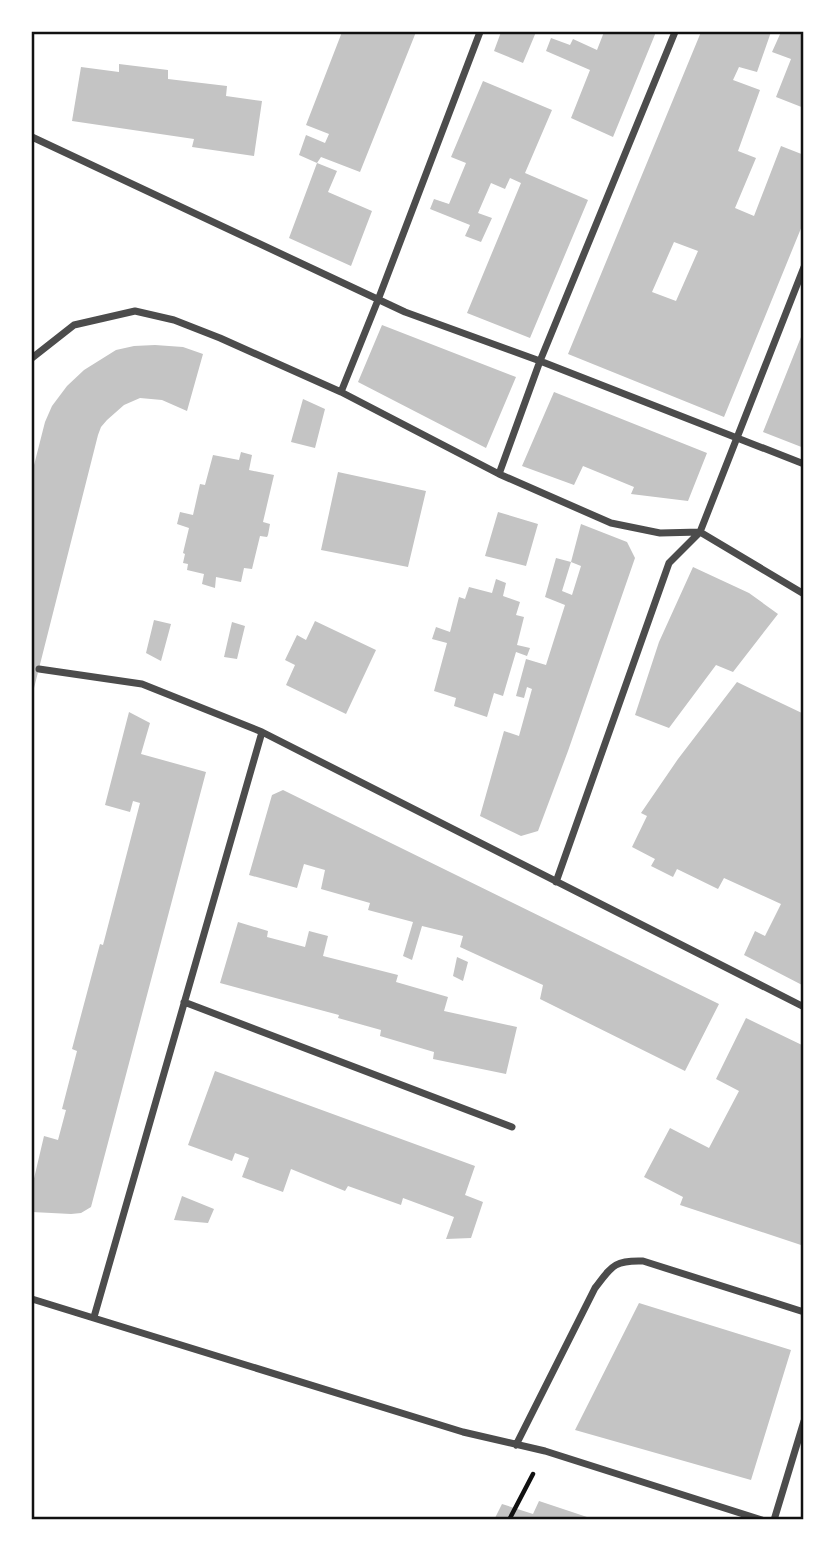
<svg xmlns="http://www.w3.org/2000/svg" width="835" height="1551" font-family="'Fira Sans',sans-serif">
	<style>
		.building { fill: #c4c4c4; fill-rule: evenodd }
		.lines { fill: none; stroke-linecap: round; stroke-linejoin: round }
		.path { stroke: #111; stroke-width: 4.5 }
		.minor { stroke: #4c4c4c; stroke-width: 7 }
		.neatline { fill: none; stroke: #111; stroke-width: 2.5 }
	</style>
	<rect width="100%" height="100%" fill="#fff"/>
	<path class="building" d="M 342,32 L 416,32 L 360,172 L 321,157 L 317,163 L 337,171 L 328,192 L 372,211 L 351,266 L 289,238 L 317,163 L 299,155 L 306,135 L 325,143 L 329,134 L 306,125 Z
		M 501,32 L 536,32 L 523,63 L 494,51 Z
		M 604,32 L 656,32 L 613,137 L 571,118 L 590,70 L 546,51 L 551,38 L 570,45 L 573,39 L 597,50 Z
		M 701,32 L 771,32 L 757,72 L 739,67 L 733,80 L 760,90 L 738,151 L 756,158 L 735,208 L 754,216 L 781,146 L 804,155 L 804,221 L 724,417 L 568,354 ZM 674,242 L 698,251 L 676,301 L 652,292 Z
		M 781,32 L 791,32 L 804,35 L 804,108 L 776,97 L 791,59 L 772,52 Z
		M 119,64 L 168,70 L 168,79 L 227,86 L 226,96 L 262,101 L 254,156 L 192,147 L 194,139 L 72,121 L 81,67 L 119,72 Z
		M 483,81 L 552,110 L 525,173 L 588,200 L 530,338 L 467,313 L 521,183 L 510,178 L 505,189 L 491,183 L 478,213 L 492,218 L 481,242 L 465,236 L 470,225 L 430,209 L 434,199 L 449,204 L 466,163 L 451,157 Z
		M 382,325 L 516,377 L 486,448 L 358,382 Z
		M 803,332 L 804,332 L 804,448 L 763,432 Z
		M 155,345 L 183,347 L 203,354 L 187,411 L 162,400 L 140,398 L 124,405 L 107,420 L 101,427 L 98,435 L 32,696 L 32,473 L 45,422 L 52,406 L 67,386 L 84,370 L 116,350 L 134,346 Z
		M 554,392 L 707,453 L 688,501 L 631,494 L 634,487 L 583,466 L 574,485 L 522,466 Z
		M 303,399 L 325,409 L 315,448 L 291,442 Z
		M 241,452 L 252,455 L 249,470 L 274,475 L 263,522 L 270,524 L 268,535 L 267,537 L 260,536 L 252,569 L 244,568 L 241,582 L 216,577 L 215,588 L 202,584 L 204,574 L 187,570 L 188,564 L 183,563 L 185,554 L 183,553 L 189,528 L 177,524 L 180,512 L 193,515 L 200,484 L 205,485 L 213,455 L 239,460 Z
		M 338,472 L 426,491 L 408,567 L 321,550 Z
		M 498,512 L 538,524 L 526,566 L 485,556 Z
		M 581,524 L 627,542 L 635,558 L 568,751 L 538,831 L 521,836 L 480,816 L 504,731 L 519,736 L 532,689 L 527,687 L 524,698 L 516,696 L 526,659 L 546,665 L 565,605 L 545,597 L 556,558 L 571,562 ZM 571,562 L 581,566 L 572,595 L 562,591 Z
		M 693,567 L 749,593 L 778,614 L 733,672 L 716,665 L 669,728 L 635,715 L 659,642 Z
		M 496,579 L 506,583 L 503,596 L 520,602 L 516,615 L 524,617 L 517,645 L 530,648 L 527,656 L 516,652 L 503,696 L 494,693 L 487,717 L 454,706 L 456,698 L 434,691 L 447,643 L 432,639 L 436,627 L 450,632 L 459,597 L 465,599 L 469,587 L 492,593 Z
		M 154,620 L 171,624 L 161,661 L 146,653 Z
		M 315,621 L 376,650 L 346,714 L 286,685 L 295,665 L 285,660 L 297,635 L 306,640 Z
		M 232,622 L 245,626 L 237,659 L 224,657 Z
		M 737,682 L 804,714 L 804,986 L 744,955 L 755,931 L 765,936 L 781,904 L 724,878 L 718,889 L 677,869 L 673,877 L 651,866 L 655,859 L 632,847 L 647,816 L 641,813 L 678,759 Z
		M 129,712 L 150,723 L 141,754 L 206,772 L 91,1207 L 81,1213 L 71,1214 L 32,1212 L 32,1187 L 44,1136 L 58,1140 L 66,1110 L 62,1109 L 77,1051 L 72,1049 L 100,944 L 103,945 L 140,803 L 133,801 L 130,812 L 105,805 Z
		M 283,790 L 719,1004 L 685,1071 L 540,999 L 543,985 L 460,947 L 463,936 L 422,926 L 412,960 L 403,956 L 413,922 L 368,910 L 370,903 L 321,889 L 325,870 L 304,864 L 297,888 L 249,875 L 272,795 Z
		M 238,922 L 268,931 L 267,937 L 305,947 L 309,931 L 328,936 L 323,956 L 398,975 L 396,982 L 448,997 L 444,1011 L 517,1027 L 506,1074 L 433,1059 L 434,1052 L 380,1036 L 381,1030 L 338,1018 L 339,1015 L 220,983 Z
		M 457,957 L 468,962 L 463,981 L 453,976 Z
		M 746,1018 L 804,1046 L 804,1246 L 680,1205 L 683,1197 L 644,1177 L 670,1128 L 709,1148 L 739,1091 L 716,1079 Z
		M 215,1071 L 475,1166 L 465,1195 L 483,1202 L 471,1238 L 446,1239 L 454,1217 L 403,1198 L 401,1205 L 348,1186 L 345,1191 L 291,1169 L 283,1192 L 242,1177 L 249,1158 L 235,1153 L 232,1161 L 188,1145 Z
		M 182,1196 L 214,1209 L 208,1223 L 174,1220 Z
		M 639,1303 L 791,1350 L 751,1480 L 575,1430 Z
		M 539,1501 L 593,1519 L 593,1520 L 494,1520 L 502,1504 L 533,1514 Z"/>
	<g class="lines">
		<path class="path" d="M 509,1520 L 533,1474"/>
		<path class="minor" d="M 32,137 L 405,312 L 540,361 L 804,464
			M 32,358 L 74,325 L 135,311 L 174,320 L 220,338 L 341,392 L 499,474 L 611,523 L 660,533 L 700,532
			M 341,392 L 378,300 L 480,32
			M 499,474 L 540,361 L 675,32
			M 700,532 L 804,594
			M 39,669 L 142,684 L 262,732 L 804,1007
			M 556,882 L 669,563 L 700,532 L 804,267
			M 184,1002 L 512,1127
			M 32,1299 L 463,1432 L 545,1451 L 762,1520
			M 94,1317 L 262,732
			M 516,1445 L 595,1288 C 612,1266 614,1260 643,1261 L 804,1312
			M 774,1520 L 804,1421"/>
	</g>
	<rect width="835" height="1551" fill="none" stroke="#ffffff" stroke-width="66"/>
	<rect x="33" y="33" width="769" height="1485" class="neatline"/>
</svg>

###

_REQUIREMENT_
Now reproduce all of the entries precisely, with no pictures in the copy.

_COMPLETED TASK_
<svg xmlns="http://www.w3.org/2000/svg" width="835" height="1551" font-family="'Fira Sans',sans-serif">
	<style>
		.building { fill: #c4c4c4; fill-rule: evenodd }
		.lines { fill: none; stroke-linecap: round; stroke-linejoin: round }
		.path { stroke: #111; stroke-width: 4.5 }
		.minor { stroke: #4c4c4c; stroke-width: 7 }
		.neatline { fill: none; stroke: #111; stroke-width: 2.5 }
	</style>
	<rect width="100%" height="100%" fill="#fff"/>
	<path class="building" d="M 342,32 L 416,32 L 360,172 L 321,157 L 317,163 L 337,171 L 328,192 L 372,211 L 351,266 L 289,238 L 317,163 L 299,155 L 306,135 L 325,143 L 329,134 L 306,125 Z
		M 501,32 L 536,32 L 523,63 L 494,51 Z
		M 604,32 L 656,32 L 613,137 L 571,118 L 590,70 L 546,51 L 551,38 L 570,45 L 573,39 L 597,50 Z
		M 701,32 L 771,32 L 757,72 L 739,67 L 733,80 L 760,90 L 738,151 L 756,158 L 735,208 L 754,216 L 781,146 L 804,155 L 804,221 L 724,417 L 568,354 ZM 674,242 L 698,251 L 676,301 L 652,292 Z
		M 781,32 L 791,32 L 804,35 L 804,108 L 776,97 L 791,59 L 772,52 Z
		M 119,64 L 168,70 L 168,79 L 227,86 L 226,96 L 262,101 L 254,156 L 192,147 L 194,139 L 72,121 L 81,67 L 119,72 Z
		M 483,81 L 552,110 L 525,173 L 588,200 L 530,338 L 467,313 L 521,183 L 510,178 L 505,189 L 491,183 L 478,213 L 492,218 L 481,242 L 465,236 L 470,225 L 430,209 L 434,199 L 449,204 L 466,163 L 451,157 Z
		M 382,325 L 516,377 L 486,448 L 358,382 Z
		M 803,332 L 804,332 L 804,448 L 763,432 Z
		M 155,345 L 183,347 L 203,354 L 187,411 L 162,400 L 140,398 L 124,405 L 107,420 L 101,427 L 98,435 L 32,696 L 32,473 L 45,422 L 52,406 L 67,386 L 84,370 L 116,350 L 134,346 Z
		M 554,392 L 707,453 L 688,501 L 631,494 L 634,487 L 583,466 L 574,485 L 522,466 Z
		M 303,399 L 325,409 L 315,448 L 291,442 Z
		M 241,452 L 252,455 L 249,470 L 274,475 L 263,522 L 270,524 L 268,535 L 267,537 L 260,536 L 252,569 L 244,568 L 241,582 L 216,577 L 215,588 L 202,584 L 204,574 L 187,570 L 188,564 L 183,563 L 185,554 L 183,553 L 189,528 L 177,524 L 180,512 L 193,515 L 200,484 L 205,485 L 213,455 L 239,460 Z
		M 338,472 L 426,491 L 408,567 L 321,550 Z
		M 498,512 L 538,524 L 526,566 L 485,556 Z
		M 581,524 L 627,542 L 635,558 L 568,751 L 538,831 L 521,836 L 480,816 L 504,731 L 519,736 L 532,689 L 527,687 L 524,698 L 516,696 L 526,659 L 546,665 L 565,605 L 545,597 L 556,558 L 571,562 ZM 571,562 L 581,566 L 572,595 L 562,591 Z
		M 693,567 L 749,593 L 778,614 L 733,672 L 716,665 L 669,728 L 635,715 L 659,642 Z
		M 496,579 L 506,583 L 503,596 L 520,602 L 516,615 L 524,617 L 517,645 L 530,648 L 527,656 L 516,652 L 503,696 L 494,693 L 487,717 L 454,706 L 456,698 L 434,691 L 447,643 L 432,639 L 436,627 L 450,632 L 459,597 L 465,599 L 469,587 L 492,593 Z
		M 154,620 L 171,624 L 161,661 L 146,653 Z
		M 315,621 L 376,650 L 346,714 L 286,685 L 295,665 L 285,660 L 297,635 L 306,640 Z
		M 232,622 L 245,626 L 237,659 L 224,657 Z
		M 737,682 L 804,714 L 804,986 L 744,955 L 755,931 L 765,936 L 781,904 L 724,878 L 718,889 L 677,869 L 673,877 L 651,866 L 655,859 L 632,847 L 647,816 L 641,813 L 678,759 Z
		M 129,712 L 150,723 L 141,754 L 206,772 L 91,1207 L 81,1213 L 71,1214 L 32,1212 L 32,1187 L 44,1136 L 58,1140 L 66,1110 L 62,1109 L 77,1051 L 72,1049 L 100,944 L 103,945 L 140,803 L 133,801 L 130,812 L 105,805 Z
		M 283,790 L 719,1004 L 685,1071 L 540,999 L 543,985 L 460,947 L 463,936 L 422,926 L 412,960 L 403,956 L 413,922 L 368,910 L 370,903 L 321,889 L 325,870 L 304,864 L 297,888 L 249,875 L 272,795 Z
		M 238,922 L 268,931 L 267,937 L 305,947 L 309,931 L 328,936 L 323,956 L 398,975 L 396,982 L 448,997 L 444,1011 L 517,1027 L 506,1074 L 433,1059 L 434,1052 L 380,1036 L 381,1030 L 338,1018 L 339,1015 L 220,983 Z
		M 457,957 L 468,962 L 463,981 L 453,976 Z
		M 746,1018 L 804,1046 L 804,1246 L 680,1205 L 683,1197 L 644,1177 L 670,1128 L 709,1148 L 739,1091 L 716,1079 Z
		M 215,1071 L 475,1166 L 465,1195 L 483,1202 L 471,1238 L 446,1239 L 454,1217 L 403,1198 L 401,1205 L 348,1186 L 345,1191 L 291,1169 L 283,1192 L 242,1177 L 249,1158 L 235,1153 L 232,1161 L 188,1145 Z
		M 182,1196 L 214,1209 L 208,1223 L 174,1220 Z
		M 639,1303 L 791,1350 L 751,1480 L 575,1430 Z
		M 539,1501 L 593,1519 L 593,1520 L 494,1520 L 502,1504 L 533,1514 Z"/>
	<g class="lines">
		<path class="path" d="M 509,1520 L 533,1474"/>
		<path class="minor" d="M 32,137 L 405,312 L 540,361 L 804,464
			M 32,358 L 74,325 L 135,311 L 174,320 L 220,338 L 341,392 L 499,474 L 611,523 L 660,533 L 700,532
			M 341,392 L 378,300 L 480,32
			M 499,474 L 540,361 L 675,32
			M 700,532 L 804,594
			M 39,669 L 142,684 L 262,732 L 804,1007
			M 556,882 L 669,563 L 700,532 L 804,267
			M 184,1002 L 512,1127
			M 32,1299 L 463,1432 L 545,1451 L 762,1520
			M 94,1317 L 262,732
			M 516,1445 L 595,1288 C 612,1266 614,1260 643,1261 L 804,1312
			M 774,1520 L 804,1421"/>
	</g>
	<rect width="835" height="1551" fill="none" stroke="#ffffff" stroke-width="66"/>
	<rect x="33" y="33" width="769" height="1485" class="neatline"/>
</svg>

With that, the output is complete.